**Extracted material:**
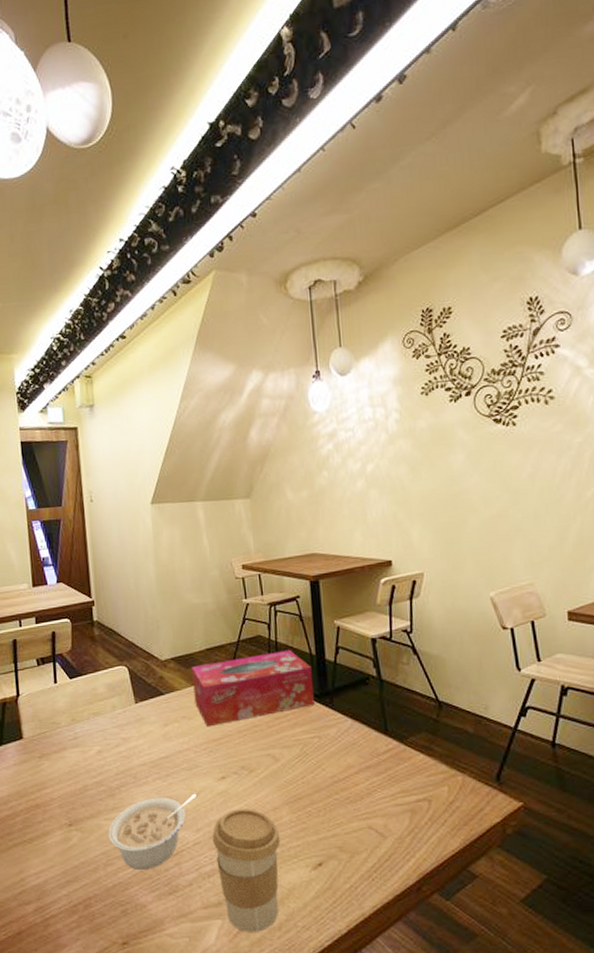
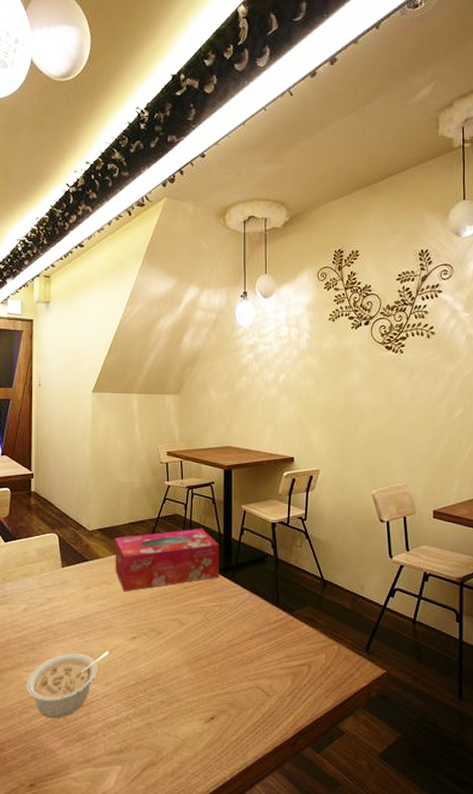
coffee cup: present [212,809,281,932] -> none [119,666,180,777]

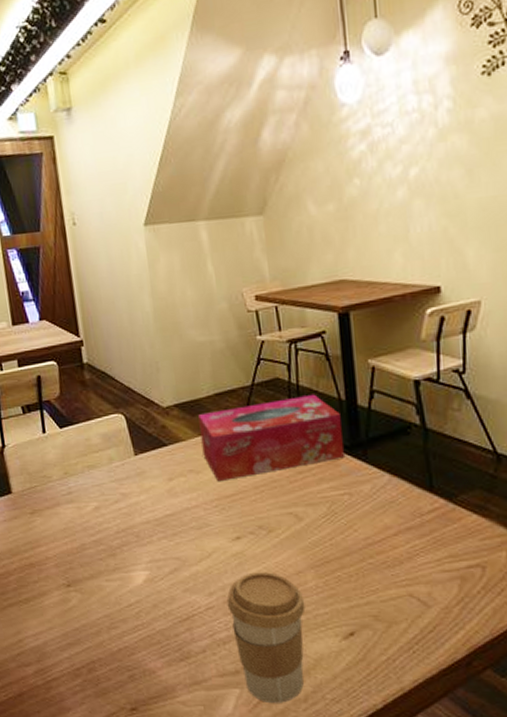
legume: present [26,651,110,718] -> none [110,554,209,634]
coffee cup: none [119,666,180,777] -> present [226,572,306,703]

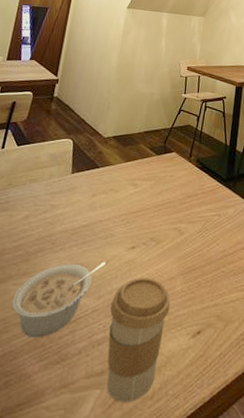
legume: none [110,554,209,634] -> present [12,261,107,337]
tissue box: present [198,394,345,482] -> none [124,139,224,200]

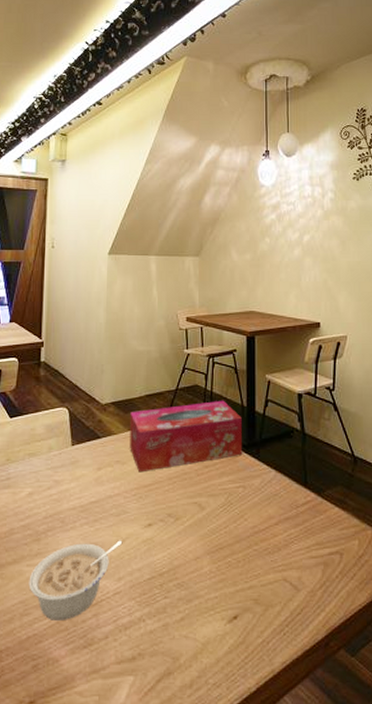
coffee cup: present [107,278,171,402] -> none [133,558,199,690]
tissue box: none [124,139,224,200] -> present [130,400,243,473]

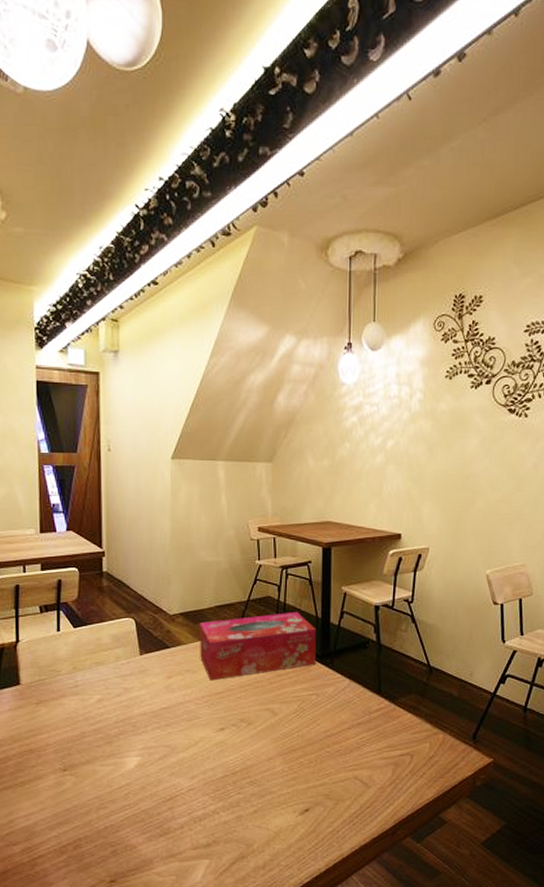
legume: present [28,540,123,620] -> none [103,743,195,813]

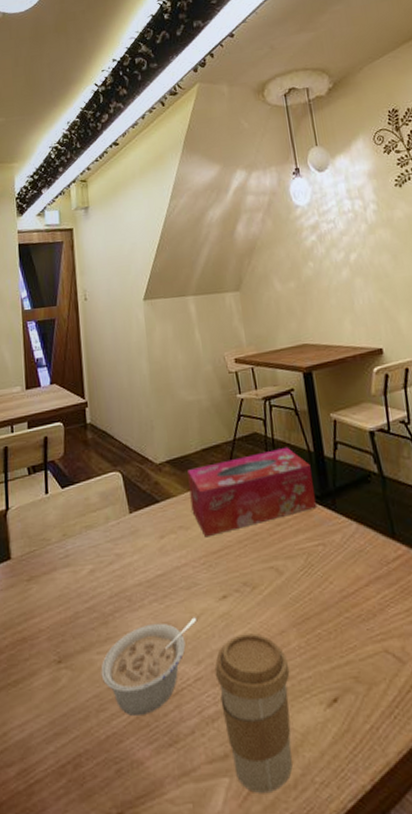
legume: none [103,743,195,813] -> present [101,617,198,716]
coffee cup: none [206,759,272,871] -> present [214,633,293,793]

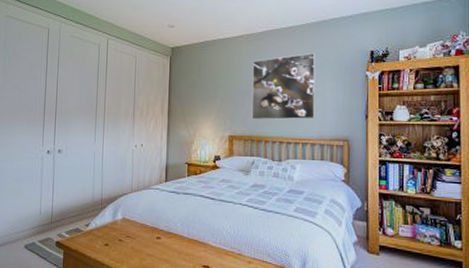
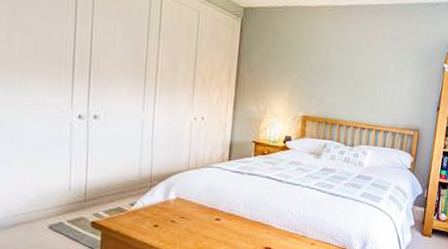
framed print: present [251,52,316,120] -> none [327,36,400,107]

**Work to be completed:**
Each line from the one containing "coffee cup: present [107,278,171,402]" through the last line of the data should be written out exactly. Skip the pictures, and add no other lines.

**Task answer:**
coffee cup: present [107,278,171,402] -> none [133,558,199,690]
tissue box: none [124,139,224,200] -> present [130,400,243,473]

legume: present [28,540,123,620] -> none [103,743,195,813]

legume: none [103,743,195,813] -> present [101,617,198,716]
coffee cup: none [206,759,272,871] -> present [214,633,293,793]

framed print: present [251,52,316,120] -> none [327,36,400,107]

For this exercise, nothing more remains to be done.